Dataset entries
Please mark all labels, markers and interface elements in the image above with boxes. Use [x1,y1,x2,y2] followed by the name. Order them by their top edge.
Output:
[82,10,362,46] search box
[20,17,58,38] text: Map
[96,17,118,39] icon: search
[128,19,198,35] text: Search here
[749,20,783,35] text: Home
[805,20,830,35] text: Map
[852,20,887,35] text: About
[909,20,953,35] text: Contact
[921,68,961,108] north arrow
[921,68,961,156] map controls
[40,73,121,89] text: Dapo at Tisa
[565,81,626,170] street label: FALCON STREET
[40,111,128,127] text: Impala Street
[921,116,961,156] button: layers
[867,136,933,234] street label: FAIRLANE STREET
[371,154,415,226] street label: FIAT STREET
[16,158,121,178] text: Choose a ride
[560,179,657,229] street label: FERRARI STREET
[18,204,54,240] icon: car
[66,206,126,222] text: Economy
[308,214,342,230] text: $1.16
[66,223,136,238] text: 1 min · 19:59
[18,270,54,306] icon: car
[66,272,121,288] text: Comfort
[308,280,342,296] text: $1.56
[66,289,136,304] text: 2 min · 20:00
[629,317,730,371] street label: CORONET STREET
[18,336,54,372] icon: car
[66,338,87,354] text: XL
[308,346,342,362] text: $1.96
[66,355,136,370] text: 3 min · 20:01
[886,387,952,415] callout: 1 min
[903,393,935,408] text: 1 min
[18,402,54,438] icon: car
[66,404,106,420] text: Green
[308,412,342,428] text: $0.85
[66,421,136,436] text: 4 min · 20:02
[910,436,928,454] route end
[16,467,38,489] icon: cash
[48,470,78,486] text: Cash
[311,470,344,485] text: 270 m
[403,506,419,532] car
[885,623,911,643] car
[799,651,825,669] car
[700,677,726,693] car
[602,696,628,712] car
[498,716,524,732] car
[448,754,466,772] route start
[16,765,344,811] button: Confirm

### Exercise goal
Every record above is to be given again precisely.

### Result of this exercise
Please mark all labels, markers and interface elements in the image above with boxes. Use [x1,y1,x2,y2] followed by the name. Order them by their top edge.
Output:
[82,10,362,46] search box
[20,17,58,38] text: Map
[96,17,118,39] icon: search
[128,19,198,35] text: Search here
[749,20,783,35] text: Home
[805,20,830,35] text: Map
[852,20,887,35] text: About
[909,20,953,35] text: Contact
[921,68,961,108] north arrow
[921,68,961,156] map controls
[40,73,121,89] text: Dapo at Tisa
[565,81,626,170] street label: FALCON STREET
[40,111,128,127] text: Impala Street
[921,116,961,156] button: layers
[867,136,933,234] street label: FAIRLANE STREET
[371,154,415,226] street label: FIAT STREET
[16,158,121,178] text: Choose a ride
[560,179,657,229] street label: FERRARI STREET
[18,204,54,240] icon: car
[66,206,126,222] text: Economy
[308,214,342,230] text: $1.16
[66,223,136,238] text: 1 min · 19:59
[18,270,54,306] icon: car
[66,272,121,288] text: Comfort
[308,280,342,296] text: $1.56
[66,289,136,304] text: 2 min · 20:00
[629,317,730,371] street label: CORONET STREET
[18,336,54,372] icon: car
[66,338,87,354] text: XL
[308,346,342,362] text: $1.96
[66,355,136,370] text: 3 min · 20:01
[886,387,952,415] callout: 1 min
[903,393,935,408] text: 1 min
[18,402,54,438] icon: car
[66,404,106,420] text: Green
[308,412,342,428] text: $0.85
[66,421,136,436] text: 4 min · 20:02
[910,436,928,454] route end
[16,467,38,489] icon: cash
[48,470,78,486] text: Cash
[311,470,344,485] text: 270 m
[403,506,419,532] car
[885,623,911,643] car
[799,651,825,669] car
[700,677,726,693] car
[602,696,628,712] car
[498,716,524,732] car
[448,754,466,772] route start
[16,765,344,811] button: Confirm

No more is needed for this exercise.